De repente, o coração do bebê mudou de ritmo. Ele bateu, aos pulinhos, no compasso de um samba de raiz que o pai costumava a tocar para ele.

– Você sentiu? – perguntou a mãe.

– Senti, sim. É a nossa música, não é? – respondeu José emocionado.

– E o nome? Esse garotão já tem nome? – perguntou o médico.

– Evandro! – disse José com alegria. Ele vai se chamar Evandro Passos. O nome combina com o seu coração compassado e o ritmo do meu sax.

– Vejam só que convencido! – disse a mãe sorrindo.

(...)

(O menino coração de tambor, s/n)

 

 

***

 

– Ai! Ui! Vó! – reclamava a menina.

–Que é isso, Betina? Estou penteando com tanto cuidado! Seguro cada montinho de cabelo bem perto da raiz e ainda uso um pente de madeira com dentes grossos. Então, deixa de manha! – ralhou a avó.

– Eu sei, vó! Mas, mesmo assim, dói! Ainda bem que, depois do penteado pronto, eu me sinto bem! – disse a menina, com cara de levada.

– Oh, minha querida! Apesar de saber que não tem jeito de evitar uns puxõezinhos a vovó penteia o seu cabelo com muito carinho – a avó falava devagarzinho... devargazinho... parecia música.
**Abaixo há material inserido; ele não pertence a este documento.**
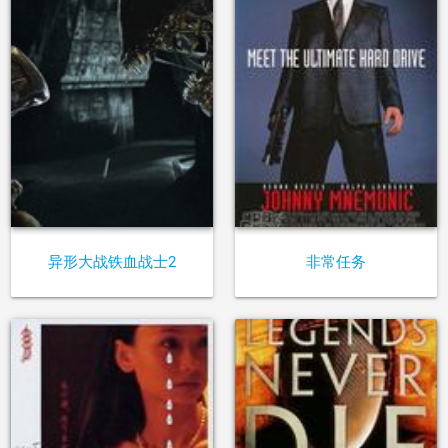
异形大战铁血战士2
非常任务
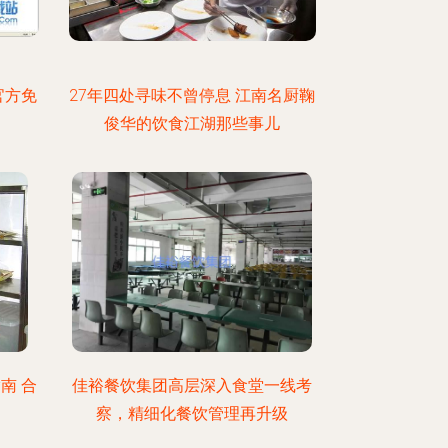
官方免
27年四处寻味不曾停息 江南名厨鞠
俊华的饮食江湖那些事儿
南 合
佳裕餐饮集团高层深入食堂一线考
察，精细化餐饮管理再升级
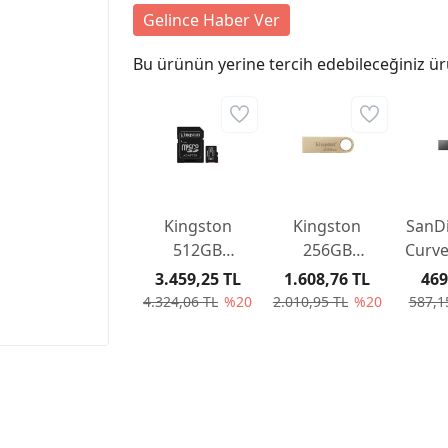
Gelince Haber Ver
Bu ürünün yerine tercih edebileceğiniz ür
Kingston
Kingston
SanDi
512GB
256GB
Curve
microSDXC
220MB/s
64G
3.459,25 TL
1.608,76 TL
469
Canvas Select
Metal USB 3.2
4.324,06 TL
%20
2.010,95 TL
%20
587,1
Plus 100R A1
Gen 1
C10 Card +
DataTraveler
Adapter
SE9 G3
O dia de fazer penteado novo era especial. A avó tirava as tranças ou o coque antigos, lavava o cabelo da neta, passava creme para desembaraçar, desembaraçava, lavava de novo e secava com a toalha. Nessa última etapa, o cabelo já não tinha mais creme. Uma dica: o segredo para um bom trançado é deixar o cabelo bem limpinho e sem creme. Evita caspa e facilita o manusear dos fios.

Depois de todas essas etapas, avó sentava-se em um banquinho, colocava uma almofada para Betina sentar-se no chão, jogava uma toalha sobre os ombros da menina, dividia o cabelo em mechas e ia desembaraçando, penteando e trançando uma a uma, com uma rapidez incrível.
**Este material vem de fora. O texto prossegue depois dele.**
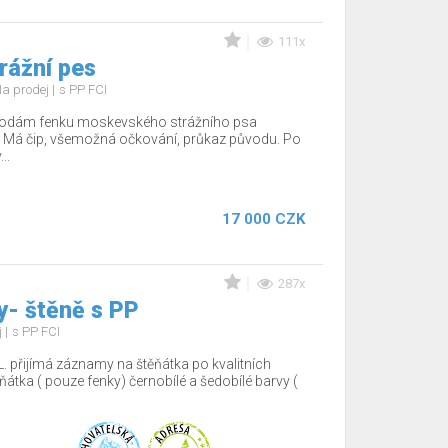
111x
rážní pes
a prodej
s PP FCI
rodám fenku moskevského strážního psa
 Má čip, všemožná očkování, průkaz původu. Po
..
17 000 CZK
287x
y- štěně s PP
j
s PP FCI
. přijímá záznamy na štěňátka po kvalitních
ěňátka ( pouze fenky) černobílé a šedobílé barvy (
Enquanto trançava, avó e neta conversavam, cantavam e contavam histórias. Era tanta falação, tanta gargalhada que o tempo voava! E, no final, o resultado era um conjunto de tranças tão artisticamente realizadas que mais parecia uma renda.

(Betina, p. 6)

 

 

***

O tempo passou ainda mais (êta tempo que voa, né?). A avó de Betina foi se encontrar com os ancestrais e Betina tornou-se uma mulher adulta e com energia contagiante. Mas, além de crescer, a nossa Betina-menina-trançadeira virou Betina-mulher-cabeleireira. Ela montou um salão de beleza que cuidava, trançava e penteava todos os tipos de cabelos e de todo tipo de gente. Mas o seu salão tinha algo especial: era um dos poucos na cidade que sabia pentear e trançar com muito charme e beleza os cabelos crespos.

O salão ficava cheinho de gente e Betina precisou empregar muitas pessoas para ajudá-la no trabalho. Afinal, era tanta gente que ela sozinha não conseguia cuidar de tudo. No dia a dia do salão, Betina corria pra lá, corria pra cá, trançava, penteava, atendia ao telefone, conversava com todo mundo, sempre alegre e com as bochechas sorridentes, como era desde criança. O salão foi se tornando um lugar muito legal de se ir e de conviver e, aos poucos, Betina ficou conhecida por muita gente, dentro e fora da sua cidade e imagina... até fora do país.

Quem passava pelo salão da Betina saía de lá com os cabelos bem tratados, com penteados diferentes, tranças criativas e cheios de energia boa! Parecia mágica!

Betina pensava: “Se minha avó estivesse aqui, ela ia ficar orgulhosa!”, e os seus olhos derramavam lembranças.